Michael Armitage

born 1984, Nairobi, Kenya

Michael Armitage RA is a Kenyan/British painter who lives and works between London and Nairobi. With a Kikuyu mother, he spent his childhood in East Africa before training as an artist in Britain. He was elected a Royal Academician in the category of painting. Armitage is the founder of the Nairobi Contemporary Art Institute, a non-profit platform established in 2021 and directed by Ayako Bertolli.

Armitage’s practice involves painting in oil on Lubugo, a traditional bark cloth from Uganda. The cloth is produced by beating the bark over several days to create a natural material which, when stretched taut for painting, has occasional holes and coarse indents. Armitage first came across the material used as placemats for sale at a tourist stall, robbed of its traditional meaning for commercial profit. The images he paints on the bark weave together his experiences in Kenya with current events in East Africa and references to European art history and mythology. These works are influenced by European artists such as Paul Cézanne, Francisco de Goya, and the 16th-century Italian Titian but inspired by African artists such as Jak Katarikawe, Chelenge van Rampelberg and Meek Gichugu.

Applying the paint in layers, Armitage scrapes, revises and repaints his compositions. The backdrops are the urban and rural landscapes of East Africa and the animals which roam in them, as well as images from advertising. Like Phokela, he contrasts the rich colours of this context and refinement of his brushwork with the harsh realities of political strife and divisions between rich and poor. This creates beautiful but nightmarish images which, like Goya’s, blend the every day with the absurd.  Mydas (2019), for example, sets the Greek myth of King Midas, who was cursed with turning everything – including food – to gold in Northern Kenya. He describes this setting as“an area that’s prone to drought, where there are a lot of very difficult day-to-day lives and politics, and where you could almost imagine somebody trying to give up everything for a solution—no matter how complicated and problematic…”

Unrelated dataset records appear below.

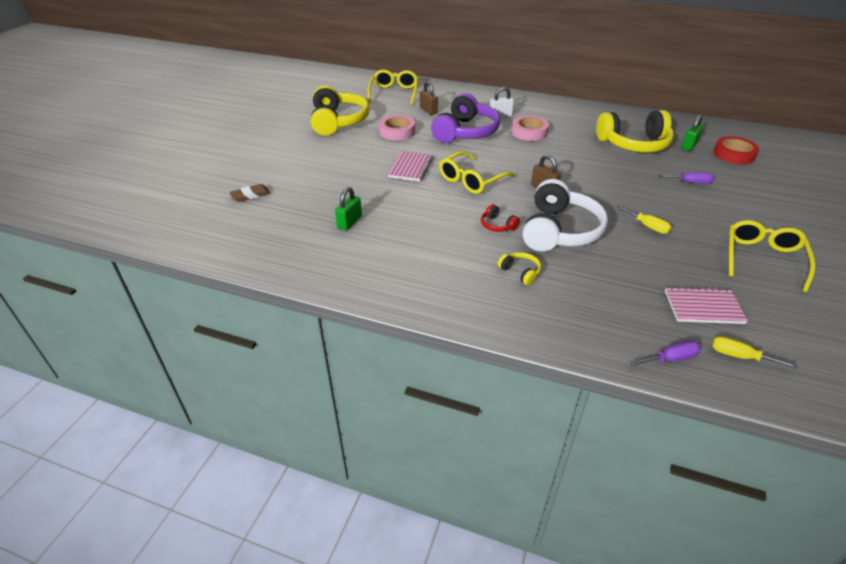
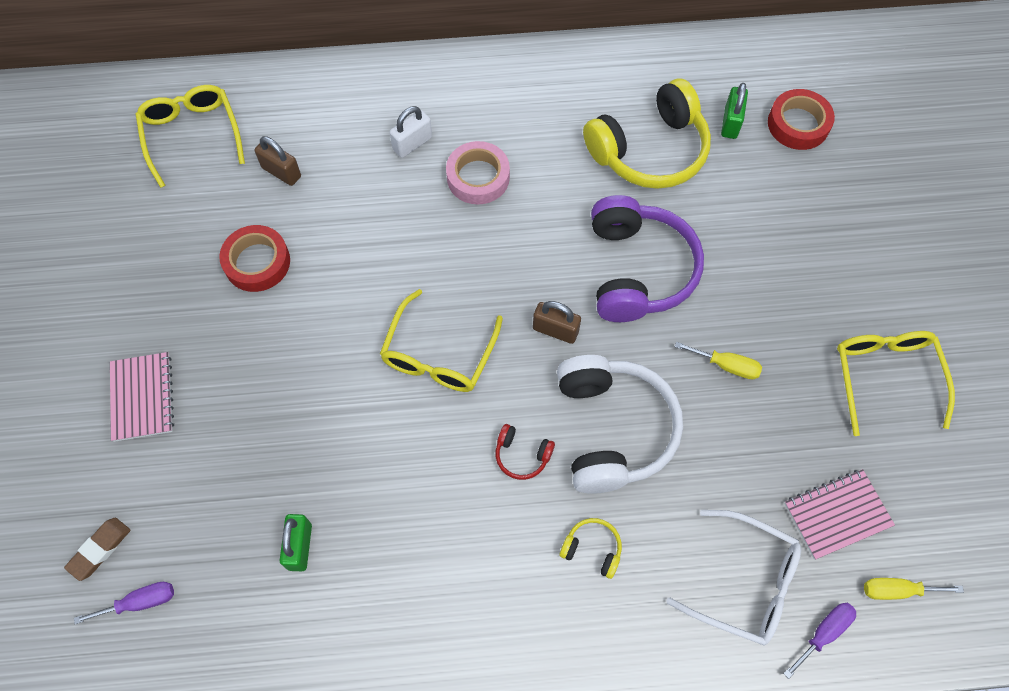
camera: 25 degrees left, 25 degrees up
yellow headphones [311,85,370,136] -> none
pink tape [379,115,415,141] -> red tape [219,225,290,292]
pink notebook [388,151,433,182] -> pink notebook moved to [110,352,174,442]
purple headphones [431,93,500,143] -> purple headphones moved to [591,195,704,322]
purple screwdriver [658,172,714,184] -> purple screwdriver moved to [74,582,174,624]
none -> white glasses [666,510,801,645]

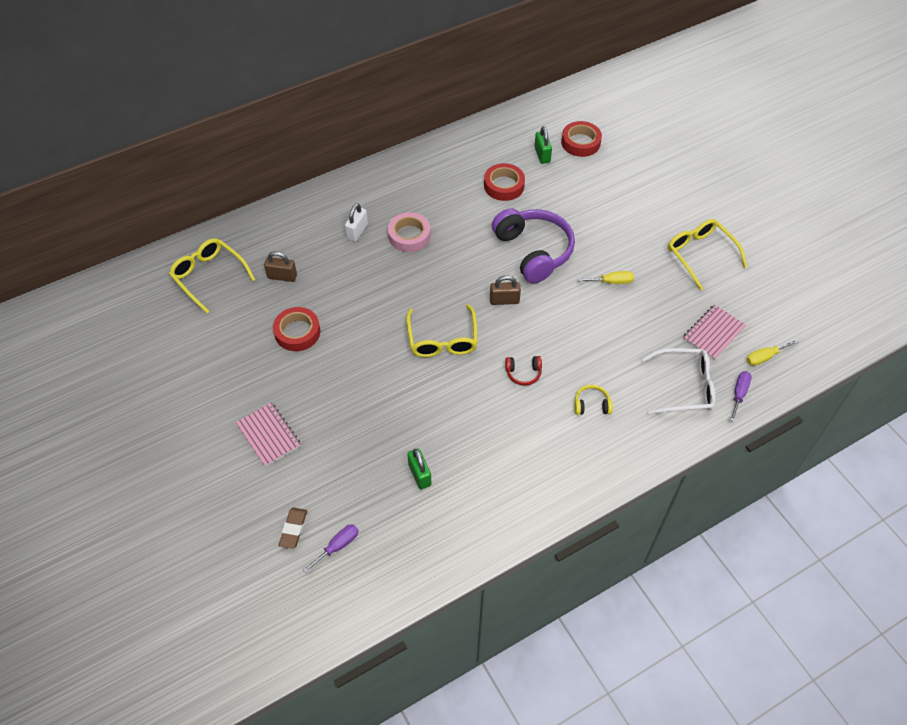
camera: 25 degrees left, 10 degrees down
white headphones [557,355,683,494] -> none
yellow headphones [583,78,711,189] -> red tape [484,163,525,201]

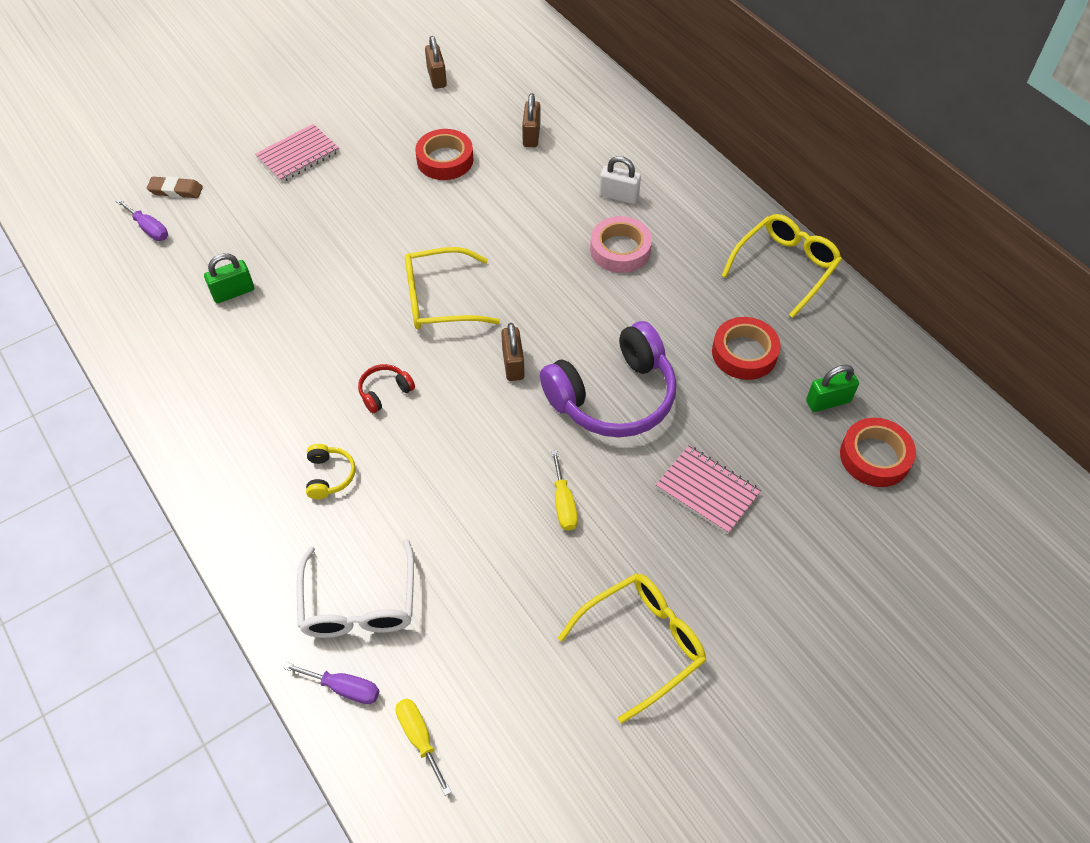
camera: 85 degrees right, 0 degrees up
yellow glasses [169,238,255,313] -> yellow glasses moved to [722,214,842,318]
red headphones [505,356,542,386] -> red headphones turned 60 degrees clockwise [358,364,415,413]
pink notebook [683,304,746,360] -> pink notebook moved to [656,445,761,534]
none -> brown padlock [425,36,447,89]

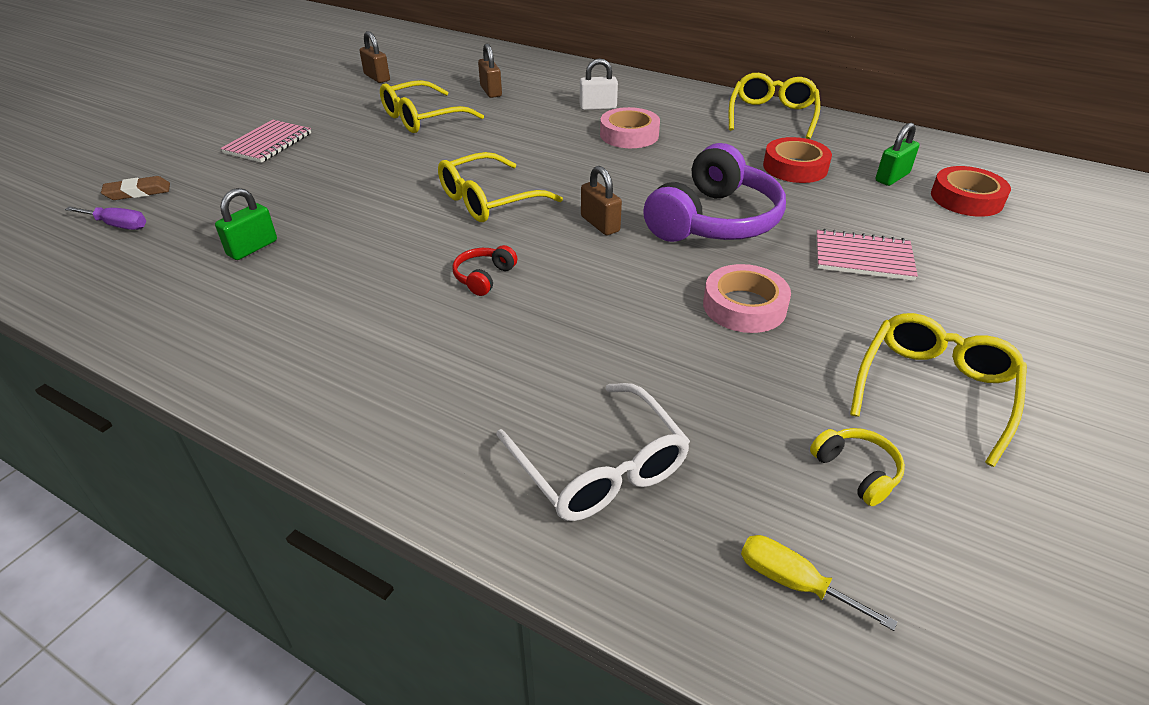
camera: 25 degrees left, 15 degrees down
purple screwdriver [283,662,379,704] -> none
yellow headphones [306,444,356,499] -> yellow headphones moved to [810,428,905,506]
red tape [415,129,474,180] -> yellow glasses [380,80,484,133]
yellow screwdriver [551,450,578,531] -> pink tape [703,264,791,333]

Armitage claims that ‘Painting is a way of thinking through something, trying to understand an experience or an event a little better and trying to communicate something of the problem to others’. The painting Necklacing (2016) was inspired by the Kenyan General Elections, which were then coming up. A naked man with a tyre around his neck is framed by two lines where the Lubogo has been sown together. The crowds behind him are like carnival revellers, with wigs and masks, but they hold slings which point to the potential for violence to erupt at any moment.

Armitage’s work has been exhibited in institutions such as The Museum of Fine Arts, Houston and Tate Modern, London, and the Norval Foundation in Cape Town. It is part of many permanent collections, including the Art Institute of Chicago, National Galleries of Scotland, Edinburgh and the Nairobi Contemporary Arts Institute (NCAI).